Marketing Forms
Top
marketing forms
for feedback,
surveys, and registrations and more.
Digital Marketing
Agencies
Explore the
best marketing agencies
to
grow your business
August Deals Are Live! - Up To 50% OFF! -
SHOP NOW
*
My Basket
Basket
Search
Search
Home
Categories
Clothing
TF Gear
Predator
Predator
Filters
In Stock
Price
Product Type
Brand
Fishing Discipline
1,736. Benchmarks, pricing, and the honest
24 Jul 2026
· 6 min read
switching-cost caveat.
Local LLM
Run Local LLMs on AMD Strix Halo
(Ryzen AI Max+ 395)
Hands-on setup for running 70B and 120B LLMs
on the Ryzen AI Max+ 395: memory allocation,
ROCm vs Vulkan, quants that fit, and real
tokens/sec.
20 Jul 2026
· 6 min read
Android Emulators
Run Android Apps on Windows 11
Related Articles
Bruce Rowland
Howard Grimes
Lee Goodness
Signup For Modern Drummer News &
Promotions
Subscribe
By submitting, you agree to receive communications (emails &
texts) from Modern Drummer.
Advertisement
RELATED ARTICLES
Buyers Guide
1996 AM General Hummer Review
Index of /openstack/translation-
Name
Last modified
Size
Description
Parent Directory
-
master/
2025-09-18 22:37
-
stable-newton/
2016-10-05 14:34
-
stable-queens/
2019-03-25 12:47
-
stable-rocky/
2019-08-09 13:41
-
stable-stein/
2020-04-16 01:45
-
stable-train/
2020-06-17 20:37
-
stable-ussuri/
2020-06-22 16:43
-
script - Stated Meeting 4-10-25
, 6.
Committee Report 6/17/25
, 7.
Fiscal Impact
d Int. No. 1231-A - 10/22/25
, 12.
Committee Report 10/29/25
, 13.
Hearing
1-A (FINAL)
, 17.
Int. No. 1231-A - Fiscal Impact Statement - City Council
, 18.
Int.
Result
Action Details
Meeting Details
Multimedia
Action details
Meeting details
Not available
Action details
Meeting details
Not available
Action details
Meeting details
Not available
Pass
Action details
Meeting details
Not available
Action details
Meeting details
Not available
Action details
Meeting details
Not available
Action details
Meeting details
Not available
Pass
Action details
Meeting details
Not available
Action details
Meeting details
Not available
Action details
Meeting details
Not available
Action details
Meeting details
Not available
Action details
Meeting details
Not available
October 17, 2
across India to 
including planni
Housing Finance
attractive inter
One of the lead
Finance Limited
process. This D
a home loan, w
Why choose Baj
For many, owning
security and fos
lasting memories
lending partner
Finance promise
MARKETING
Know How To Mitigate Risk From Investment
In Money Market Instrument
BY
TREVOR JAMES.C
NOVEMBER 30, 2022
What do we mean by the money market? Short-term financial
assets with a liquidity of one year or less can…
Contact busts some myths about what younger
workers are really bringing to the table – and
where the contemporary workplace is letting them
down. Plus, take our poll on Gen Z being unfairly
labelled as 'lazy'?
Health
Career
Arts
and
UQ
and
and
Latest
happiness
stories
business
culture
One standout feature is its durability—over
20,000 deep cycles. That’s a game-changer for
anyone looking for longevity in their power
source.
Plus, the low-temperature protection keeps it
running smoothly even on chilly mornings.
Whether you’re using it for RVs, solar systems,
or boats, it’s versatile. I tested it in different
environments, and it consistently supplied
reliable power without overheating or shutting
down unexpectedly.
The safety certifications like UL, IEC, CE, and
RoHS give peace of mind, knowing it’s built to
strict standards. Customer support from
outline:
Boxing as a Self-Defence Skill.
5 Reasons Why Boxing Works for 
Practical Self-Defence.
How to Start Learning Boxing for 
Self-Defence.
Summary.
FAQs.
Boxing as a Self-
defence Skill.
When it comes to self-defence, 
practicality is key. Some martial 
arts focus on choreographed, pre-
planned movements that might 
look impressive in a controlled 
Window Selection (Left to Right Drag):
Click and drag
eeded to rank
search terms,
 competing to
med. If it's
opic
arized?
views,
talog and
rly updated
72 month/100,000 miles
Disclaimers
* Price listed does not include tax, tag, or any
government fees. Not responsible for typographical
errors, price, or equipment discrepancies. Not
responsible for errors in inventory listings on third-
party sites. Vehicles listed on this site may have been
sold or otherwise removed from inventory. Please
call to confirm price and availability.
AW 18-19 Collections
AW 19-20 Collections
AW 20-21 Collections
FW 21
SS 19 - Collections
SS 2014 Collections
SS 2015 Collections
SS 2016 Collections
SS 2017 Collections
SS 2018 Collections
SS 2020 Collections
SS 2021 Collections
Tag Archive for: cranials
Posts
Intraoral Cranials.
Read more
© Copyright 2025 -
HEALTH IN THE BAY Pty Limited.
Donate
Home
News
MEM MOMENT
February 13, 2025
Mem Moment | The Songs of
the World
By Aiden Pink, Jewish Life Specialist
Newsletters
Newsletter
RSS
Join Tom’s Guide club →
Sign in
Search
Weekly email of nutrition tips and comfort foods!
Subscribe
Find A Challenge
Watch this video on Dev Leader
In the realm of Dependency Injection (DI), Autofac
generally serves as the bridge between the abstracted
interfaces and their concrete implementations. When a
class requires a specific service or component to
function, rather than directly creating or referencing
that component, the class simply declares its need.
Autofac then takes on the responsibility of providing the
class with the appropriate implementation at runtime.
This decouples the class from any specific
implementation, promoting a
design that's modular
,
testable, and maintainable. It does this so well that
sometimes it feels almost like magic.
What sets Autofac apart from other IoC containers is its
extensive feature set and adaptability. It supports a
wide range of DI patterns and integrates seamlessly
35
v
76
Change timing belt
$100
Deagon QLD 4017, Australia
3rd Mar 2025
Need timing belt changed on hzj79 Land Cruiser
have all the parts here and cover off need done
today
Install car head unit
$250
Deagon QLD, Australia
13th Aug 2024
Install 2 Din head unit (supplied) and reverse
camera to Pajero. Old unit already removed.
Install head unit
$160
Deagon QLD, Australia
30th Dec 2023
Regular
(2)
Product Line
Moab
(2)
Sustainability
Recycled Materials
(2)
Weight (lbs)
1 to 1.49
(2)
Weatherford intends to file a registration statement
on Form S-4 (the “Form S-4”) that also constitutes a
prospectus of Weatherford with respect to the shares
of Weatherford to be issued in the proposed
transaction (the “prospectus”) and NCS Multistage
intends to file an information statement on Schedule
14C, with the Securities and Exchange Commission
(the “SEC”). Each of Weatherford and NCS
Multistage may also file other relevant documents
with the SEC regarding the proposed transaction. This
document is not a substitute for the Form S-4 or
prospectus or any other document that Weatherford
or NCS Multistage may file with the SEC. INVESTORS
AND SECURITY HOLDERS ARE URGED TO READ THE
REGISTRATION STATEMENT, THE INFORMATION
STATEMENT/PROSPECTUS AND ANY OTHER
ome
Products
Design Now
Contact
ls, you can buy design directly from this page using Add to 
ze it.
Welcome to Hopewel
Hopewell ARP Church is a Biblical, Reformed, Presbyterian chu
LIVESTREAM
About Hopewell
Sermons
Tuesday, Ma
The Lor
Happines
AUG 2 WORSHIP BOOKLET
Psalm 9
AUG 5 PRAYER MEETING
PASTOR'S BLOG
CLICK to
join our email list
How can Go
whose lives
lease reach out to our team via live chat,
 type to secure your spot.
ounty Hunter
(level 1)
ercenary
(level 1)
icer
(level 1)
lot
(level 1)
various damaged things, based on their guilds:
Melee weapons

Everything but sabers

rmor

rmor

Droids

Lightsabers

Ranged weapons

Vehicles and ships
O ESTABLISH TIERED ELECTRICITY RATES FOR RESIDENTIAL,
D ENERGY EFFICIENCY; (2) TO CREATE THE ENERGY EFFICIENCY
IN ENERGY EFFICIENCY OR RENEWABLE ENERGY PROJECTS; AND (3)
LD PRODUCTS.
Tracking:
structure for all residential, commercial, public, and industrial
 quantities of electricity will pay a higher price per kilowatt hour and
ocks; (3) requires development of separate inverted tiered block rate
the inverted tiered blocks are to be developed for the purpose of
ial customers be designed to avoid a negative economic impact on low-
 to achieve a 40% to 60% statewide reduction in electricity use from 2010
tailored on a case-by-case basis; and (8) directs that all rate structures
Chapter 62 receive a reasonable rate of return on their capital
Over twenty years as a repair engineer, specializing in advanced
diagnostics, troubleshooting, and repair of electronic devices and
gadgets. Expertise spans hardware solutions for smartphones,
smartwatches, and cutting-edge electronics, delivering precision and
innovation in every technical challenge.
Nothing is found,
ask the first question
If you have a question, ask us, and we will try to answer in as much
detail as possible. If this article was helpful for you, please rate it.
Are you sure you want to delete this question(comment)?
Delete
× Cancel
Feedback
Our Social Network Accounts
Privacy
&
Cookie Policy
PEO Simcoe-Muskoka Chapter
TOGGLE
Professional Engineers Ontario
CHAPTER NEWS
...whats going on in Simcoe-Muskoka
★ ★ ★ ★ ★
Exercise brief → Beginning at the line containing "smartwatches, and cutting-edge", repeat each line exactly through the last line of the entries, and include no other lines.

Response →
smartwatches, and cutting-edge electronics, delivering precision and
innovation in every technical challenge.
Nothing is found,
ask the first question
If you have a question, ask us, and we will try to answer in as much
detail as possible. If this article was helpful for you, please rate it.
Are you sure you want to delete this question(comment)?
Delete
× Cancel
Feedback
Our Social Network Accounts
Privacy
&
Cookie Policy
PEO Simcoe-Muskoka Chapter
TOGGLE
Professional Engineers Ontario
CHAPTER NEWS
...whats going on in Simcoe-Muskoka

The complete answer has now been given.